> **Goal of the exercise**
Copy the records from the start through the line containing "17: (120, 103)", changing "top-left" to "upper-left" and leaving everything else as it is.

> **Entries supplied**
--

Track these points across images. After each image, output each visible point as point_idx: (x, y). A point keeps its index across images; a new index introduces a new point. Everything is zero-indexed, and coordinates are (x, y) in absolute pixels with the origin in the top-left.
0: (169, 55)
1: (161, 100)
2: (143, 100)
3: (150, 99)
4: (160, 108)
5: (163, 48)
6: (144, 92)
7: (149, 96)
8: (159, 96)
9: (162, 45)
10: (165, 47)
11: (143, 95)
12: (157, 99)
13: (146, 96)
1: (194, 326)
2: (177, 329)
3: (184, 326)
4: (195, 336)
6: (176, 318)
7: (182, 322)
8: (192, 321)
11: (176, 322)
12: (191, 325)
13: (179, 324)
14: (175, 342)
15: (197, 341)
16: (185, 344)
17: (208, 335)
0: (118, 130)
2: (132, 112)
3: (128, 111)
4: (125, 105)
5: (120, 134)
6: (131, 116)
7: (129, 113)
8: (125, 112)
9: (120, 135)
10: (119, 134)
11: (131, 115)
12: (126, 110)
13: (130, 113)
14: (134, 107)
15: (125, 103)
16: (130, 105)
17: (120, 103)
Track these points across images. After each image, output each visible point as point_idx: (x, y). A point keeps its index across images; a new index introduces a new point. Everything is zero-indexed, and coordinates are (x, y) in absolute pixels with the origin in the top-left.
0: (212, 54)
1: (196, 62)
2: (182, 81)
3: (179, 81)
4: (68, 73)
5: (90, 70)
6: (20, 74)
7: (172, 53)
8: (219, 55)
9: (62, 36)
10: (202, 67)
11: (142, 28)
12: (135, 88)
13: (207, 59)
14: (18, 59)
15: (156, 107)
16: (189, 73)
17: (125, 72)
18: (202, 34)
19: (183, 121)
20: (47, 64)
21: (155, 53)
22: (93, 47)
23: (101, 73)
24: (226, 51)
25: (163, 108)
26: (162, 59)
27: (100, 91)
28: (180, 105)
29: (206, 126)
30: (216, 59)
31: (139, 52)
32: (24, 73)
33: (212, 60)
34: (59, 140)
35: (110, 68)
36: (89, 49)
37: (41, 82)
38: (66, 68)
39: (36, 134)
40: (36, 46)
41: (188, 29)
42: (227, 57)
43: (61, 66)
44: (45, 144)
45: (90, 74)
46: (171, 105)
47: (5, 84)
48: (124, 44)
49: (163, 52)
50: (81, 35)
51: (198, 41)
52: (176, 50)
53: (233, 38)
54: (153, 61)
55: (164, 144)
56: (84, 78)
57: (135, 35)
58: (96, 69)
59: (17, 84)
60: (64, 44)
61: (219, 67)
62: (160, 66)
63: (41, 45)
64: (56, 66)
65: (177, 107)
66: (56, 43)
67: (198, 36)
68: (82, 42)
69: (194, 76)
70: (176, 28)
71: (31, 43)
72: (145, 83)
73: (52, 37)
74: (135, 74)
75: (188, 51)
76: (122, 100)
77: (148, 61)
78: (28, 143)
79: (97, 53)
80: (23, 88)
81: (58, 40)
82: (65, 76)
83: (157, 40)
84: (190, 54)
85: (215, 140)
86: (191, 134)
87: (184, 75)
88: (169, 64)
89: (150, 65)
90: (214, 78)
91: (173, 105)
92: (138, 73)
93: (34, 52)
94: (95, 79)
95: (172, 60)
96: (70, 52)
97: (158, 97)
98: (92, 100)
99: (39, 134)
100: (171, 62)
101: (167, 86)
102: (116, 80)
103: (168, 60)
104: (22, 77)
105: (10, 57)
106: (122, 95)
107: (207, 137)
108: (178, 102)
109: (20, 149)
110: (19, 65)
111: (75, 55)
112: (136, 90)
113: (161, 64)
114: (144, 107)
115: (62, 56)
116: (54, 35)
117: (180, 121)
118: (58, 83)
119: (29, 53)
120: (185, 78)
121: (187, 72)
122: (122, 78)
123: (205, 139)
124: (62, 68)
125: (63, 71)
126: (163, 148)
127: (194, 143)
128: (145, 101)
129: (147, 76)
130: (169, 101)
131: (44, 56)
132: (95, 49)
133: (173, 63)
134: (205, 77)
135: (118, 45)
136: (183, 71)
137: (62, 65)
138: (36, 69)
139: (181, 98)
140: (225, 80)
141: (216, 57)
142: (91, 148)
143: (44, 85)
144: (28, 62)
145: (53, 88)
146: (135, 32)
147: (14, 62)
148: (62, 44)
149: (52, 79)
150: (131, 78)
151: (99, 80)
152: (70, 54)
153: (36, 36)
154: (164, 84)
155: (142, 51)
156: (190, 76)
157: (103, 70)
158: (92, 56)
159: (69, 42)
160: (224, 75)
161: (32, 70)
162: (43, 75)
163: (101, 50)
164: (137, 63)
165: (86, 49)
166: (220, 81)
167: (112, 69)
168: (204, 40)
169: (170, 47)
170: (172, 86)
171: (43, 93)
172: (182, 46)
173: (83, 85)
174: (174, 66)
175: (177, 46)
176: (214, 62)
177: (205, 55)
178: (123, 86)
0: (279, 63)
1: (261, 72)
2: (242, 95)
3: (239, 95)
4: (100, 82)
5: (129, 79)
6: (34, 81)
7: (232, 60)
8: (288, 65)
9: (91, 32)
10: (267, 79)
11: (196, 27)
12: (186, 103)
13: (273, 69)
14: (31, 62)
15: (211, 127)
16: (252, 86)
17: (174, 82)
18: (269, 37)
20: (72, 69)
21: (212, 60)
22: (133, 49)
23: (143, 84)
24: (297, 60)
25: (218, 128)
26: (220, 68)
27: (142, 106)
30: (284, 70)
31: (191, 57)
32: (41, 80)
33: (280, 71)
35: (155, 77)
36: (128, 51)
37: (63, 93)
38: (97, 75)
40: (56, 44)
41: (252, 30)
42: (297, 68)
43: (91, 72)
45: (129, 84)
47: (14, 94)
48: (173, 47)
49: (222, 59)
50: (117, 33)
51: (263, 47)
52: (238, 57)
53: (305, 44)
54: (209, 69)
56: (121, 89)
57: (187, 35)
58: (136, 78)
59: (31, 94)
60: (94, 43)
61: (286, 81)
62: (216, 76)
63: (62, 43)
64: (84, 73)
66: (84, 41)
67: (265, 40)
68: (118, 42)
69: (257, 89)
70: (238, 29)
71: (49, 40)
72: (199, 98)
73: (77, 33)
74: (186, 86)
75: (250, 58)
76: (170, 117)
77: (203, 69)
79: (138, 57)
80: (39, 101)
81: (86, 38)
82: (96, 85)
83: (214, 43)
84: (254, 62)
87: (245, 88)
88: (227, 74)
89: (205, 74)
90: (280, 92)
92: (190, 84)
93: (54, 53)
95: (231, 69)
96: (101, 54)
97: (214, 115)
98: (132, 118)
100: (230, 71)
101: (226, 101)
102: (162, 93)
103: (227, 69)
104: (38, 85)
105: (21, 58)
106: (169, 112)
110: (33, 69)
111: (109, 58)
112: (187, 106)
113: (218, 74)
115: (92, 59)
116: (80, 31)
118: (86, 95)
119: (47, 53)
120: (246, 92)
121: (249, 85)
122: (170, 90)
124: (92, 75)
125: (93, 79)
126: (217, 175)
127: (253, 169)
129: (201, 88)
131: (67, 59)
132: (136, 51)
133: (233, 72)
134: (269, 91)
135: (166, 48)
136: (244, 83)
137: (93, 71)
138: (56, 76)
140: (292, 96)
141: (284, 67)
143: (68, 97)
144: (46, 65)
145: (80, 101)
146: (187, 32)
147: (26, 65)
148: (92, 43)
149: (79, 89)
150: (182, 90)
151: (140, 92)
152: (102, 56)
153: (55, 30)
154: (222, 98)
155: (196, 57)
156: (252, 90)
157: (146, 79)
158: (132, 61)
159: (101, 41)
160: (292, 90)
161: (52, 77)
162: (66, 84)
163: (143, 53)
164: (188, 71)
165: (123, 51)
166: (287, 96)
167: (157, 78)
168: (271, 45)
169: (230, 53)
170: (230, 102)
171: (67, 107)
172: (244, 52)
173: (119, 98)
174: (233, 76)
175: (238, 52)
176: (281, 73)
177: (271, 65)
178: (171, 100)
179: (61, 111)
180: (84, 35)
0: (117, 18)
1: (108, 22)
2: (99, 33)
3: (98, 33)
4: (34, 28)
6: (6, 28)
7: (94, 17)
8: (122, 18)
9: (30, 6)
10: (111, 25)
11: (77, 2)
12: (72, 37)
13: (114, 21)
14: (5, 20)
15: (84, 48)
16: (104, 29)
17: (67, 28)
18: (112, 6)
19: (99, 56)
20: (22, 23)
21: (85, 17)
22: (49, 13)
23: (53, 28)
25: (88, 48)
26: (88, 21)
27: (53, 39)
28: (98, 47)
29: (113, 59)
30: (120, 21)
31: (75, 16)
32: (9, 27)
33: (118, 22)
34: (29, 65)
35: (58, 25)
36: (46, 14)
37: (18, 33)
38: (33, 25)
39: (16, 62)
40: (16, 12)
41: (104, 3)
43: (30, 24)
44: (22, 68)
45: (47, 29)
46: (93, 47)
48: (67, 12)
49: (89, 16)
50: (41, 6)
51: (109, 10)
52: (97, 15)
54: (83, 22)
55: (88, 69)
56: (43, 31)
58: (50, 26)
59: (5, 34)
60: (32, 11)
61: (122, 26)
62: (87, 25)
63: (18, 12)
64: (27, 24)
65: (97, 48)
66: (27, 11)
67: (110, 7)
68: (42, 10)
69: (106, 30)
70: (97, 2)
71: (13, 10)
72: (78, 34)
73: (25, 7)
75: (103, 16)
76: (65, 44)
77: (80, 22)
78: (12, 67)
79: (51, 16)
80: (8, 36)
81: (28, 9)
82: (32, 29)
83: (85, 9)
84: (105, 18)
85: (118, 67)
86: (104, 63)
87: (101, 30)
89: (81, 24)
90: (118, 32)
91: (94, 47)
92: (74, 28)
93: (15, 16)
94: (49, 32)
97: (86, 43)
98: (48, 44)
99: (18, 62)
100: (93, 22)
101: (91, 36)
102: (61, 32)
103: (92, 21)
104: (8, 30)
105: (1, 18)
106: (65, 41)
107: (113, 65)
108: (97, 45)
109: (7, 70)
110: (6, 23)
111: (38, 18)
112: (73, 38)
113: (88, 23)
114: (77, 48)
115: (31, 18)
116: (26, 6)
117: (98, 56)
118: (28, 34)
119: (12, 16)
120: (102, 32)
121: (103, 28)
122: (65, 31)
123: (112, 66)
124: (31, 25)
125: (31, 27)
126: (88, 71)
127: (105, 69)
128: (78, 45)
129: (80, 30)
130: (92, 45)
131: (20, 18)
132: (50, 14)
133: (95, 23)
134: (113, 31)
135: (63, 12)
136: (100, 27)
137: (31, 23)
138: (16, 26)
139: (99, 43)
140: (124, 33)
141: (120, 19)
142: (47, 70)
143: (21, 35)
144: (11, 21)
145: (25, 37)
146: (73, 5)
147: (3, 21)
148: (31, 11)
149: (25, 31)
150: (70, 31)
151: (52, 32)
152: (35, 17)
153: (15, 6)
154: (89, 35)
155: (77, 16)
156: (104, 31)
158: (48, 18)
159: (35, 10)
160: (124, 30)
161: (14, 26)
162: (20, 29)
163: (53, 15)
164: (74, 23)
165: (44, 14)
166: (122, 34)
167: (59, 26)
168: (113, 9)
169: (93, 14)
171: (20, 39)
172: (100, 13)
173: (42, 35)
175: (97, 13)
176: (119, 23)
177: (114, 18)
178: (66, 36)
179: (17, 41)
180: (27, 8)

--

> **Reply to the exercise**
Track these points across images. After each image, output each visible point as point_idx: (x, y). A point keeps its index across images; a new index introduces a new point. Everything is zero-indexed, and coordinates are (x, y) in absolute pixels with the origin in the upper-left.
0: (169, 55)
1: (161, 100)
2: (143, 100)
3: (150, 99)
4: (160, 108)
5: (163, 48)
6: (144, 92)
7: (149, 96)
8: (159, 96)
9: (162, 45)
10: (165, 47)
11: (143, 95)
12: (157, 99)
13: (146, 96)
1: (194, 326)
2: (177, 329)
3: (184, 326)
4: (195, 336)
6: (176, 318)
7: (182, 322)
8: (192, 321)
11: (176, 322)
12: (191, 325)
13: (179, 324)
14: (175, 342)
15: (197, 341)
16: (185, 344)
17: (208, 335)
0: (118, 130)
2: (132, 112)
3: (128, 111)
4: (125, 105)
5: (120, 134)
6: (131, 116)
7: (129, 113)
8: (125, 112)
9: (120, 135)
10: (119, 134)
11: (131, 115)
12: (126, 110)
13: (130, 113)
14: (134, 107)
15: (125, 103)
16: (130, 105)
17: (120, 103)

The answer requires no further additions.